Characterizing high-dimensional multipartite entanglement beyond Greenberger-Horne-Zeilinger fidelities

TL;DR

The paper tackles certifying high-dimensional multipartite entanglement by introducing a covariance-matrix–based witness that bounds the entanglement-dimensionality vector $\boldsymbol{\mathcal{SN}}^\downarrow$ across all bipartitions. The method constructs cross-covariances $X_\varrho^{(\alpha)}$ and a bound $f_\alpha(\varrho)$ for each bipartition, and then solves a linear program to determine a feasible set of SN-vectors, yielding a bound on the largest component $\mathcal{SN}_1^{\downarrow}(\varrho)$. This framework generalizes and strengthens GHZ-fidelity witnesses, with a derived special case that recovers $F_{\max}(\boldsymbol{v},\Psi^d_{GHZ})\leq v_{\mathcal{N}}/d$, corresponding to 1-uniform targets. Empirically, the method outperforms existing criteria on random $3\times3\times3$ states and GHZ-noise mixtures, and combining it with GHZ-based bounds yields even higher detection rates. The results offer a practical, scalable route to certify genuine high-dimensional multipartite entanglement in networks and experiments, with potential extensions to incorporate additional witnesses and nonlinear criteria.

Abstract

Characterizing entanglement of systems composed of multiple particles is a very complex problem that is attracting increasing attention across different disciplines related to quantum physics. The task becomes even more complex when the particles have many accessible levels, i.e., they are of high dimension, which leads to a potentially high-dimensional multipartite entangled state. These are important resources for an ever-increasing number of tasks, especially when a network of parties needs to share highly entangled states, e.g., for communicating more efficiently and securely. For these applications, as well as for purely theoretical arguments, it is important to be able to certify both the high-dimensional and the genuine multipartite nature of entangled states, possibly based on simple measurements.

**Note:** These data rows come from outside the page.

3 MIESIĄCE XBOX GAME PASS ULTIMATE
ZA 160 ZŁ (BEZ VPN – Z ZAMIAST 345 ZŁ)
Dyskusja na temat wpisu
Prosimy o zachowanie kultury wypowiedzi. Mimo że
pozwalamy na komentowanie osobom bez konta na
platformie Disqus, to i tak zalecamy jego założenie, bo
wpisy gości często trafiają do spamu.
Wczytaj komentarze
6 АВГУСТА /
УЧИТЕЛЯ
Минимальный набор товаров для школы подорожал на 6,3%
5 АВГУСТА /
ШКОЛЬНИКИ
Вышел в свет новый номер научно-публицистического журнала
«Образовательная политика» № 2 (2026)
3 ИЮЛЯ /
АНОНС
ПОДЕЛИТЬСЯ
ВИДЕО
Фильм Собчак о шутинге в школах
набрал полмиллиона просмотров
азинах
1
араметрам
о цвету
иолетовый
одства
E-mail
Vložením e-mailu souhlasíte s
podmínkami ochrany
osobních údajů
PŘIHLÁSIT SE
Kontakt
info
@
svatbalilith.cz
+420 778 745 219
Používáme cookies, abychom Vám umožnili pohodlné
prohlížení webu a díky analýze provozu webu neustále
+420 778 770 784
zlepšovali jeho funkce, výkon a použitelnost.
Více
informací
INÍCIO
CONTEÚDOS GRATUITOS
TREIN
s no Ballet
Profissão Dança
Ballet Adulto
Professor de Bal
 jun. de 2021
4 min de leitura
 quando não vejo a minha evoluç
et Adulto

Here we derive a novel method that achieves this and improves over typical entanglement witnesses like the fidelity with respect to states of a Greenberger-Horne-Zeilinger (GHZ) form, without needing more complex measurements. We test our condition on paradigmatic classes of high-dimensional multipartite entangled states like imperfect GHZ states with random noise, as well as on purely randomly chosen ones and find that, in comparison with other available criteria our method provides a significant advantage and is often also simpler to evaluate.

Figures (2)

• Figure 1: (a) The structure of all possible Schmidt number vectors in a $4\times 3\times 2$ state space. Ellipses are only for illustration as the sets are not convex. Moreover, the extremal states have a complicated characterization and the structure is only partially nested. This is demonstrated more clearly in (b). (b) Taking vector $(322)$ as an example, it lies in the region covered by both $\boldsymbol{v}\overset{{\rm el}}{\le} (422)$ and $\boldsymbol{v}\overset{{\rm el}}{\le} (332)$, but outside $\boldsymbol{v}\overset{{\rm el}}{\le} (222)$. The regions (I) and (II) require careful distinction. Region (I) represents $(322)$ states that can be formed by mixtures of pure states with $\boldsymbol{v} \overset{{\rm el}}{\le} (322)$, while region (II) represents $(322)$ mixed states that cannot. For example, there can be states that only have decompositions with pure states with $\boldsymbol{v}= (422)$ or $\boldsymbol{v}= (332)$.
• Figure 2: Comparison of fidelity-witness based criterion and \ref{['eq:obs2sys']} over random states of the form \ref{['eq:varrho432']}, visualized with a 2-dimensional clustering made using t-SNE. (a) Blue points represent states detected with higher white-noise $(1-p)$ by our criterion \ref{['eq:obs2sys']}, while red points correspond to states that are detected with a higher tolerance by the fidelity witness with respect to $\ket{\psi_{432}}(\boldsymbol{c})$. (b) Blue points represent states for which $C_{\mathrm{GM}}>0.8$, while orange points correspond to those with $C_{\mathrm{GM}}\leq 0.8$.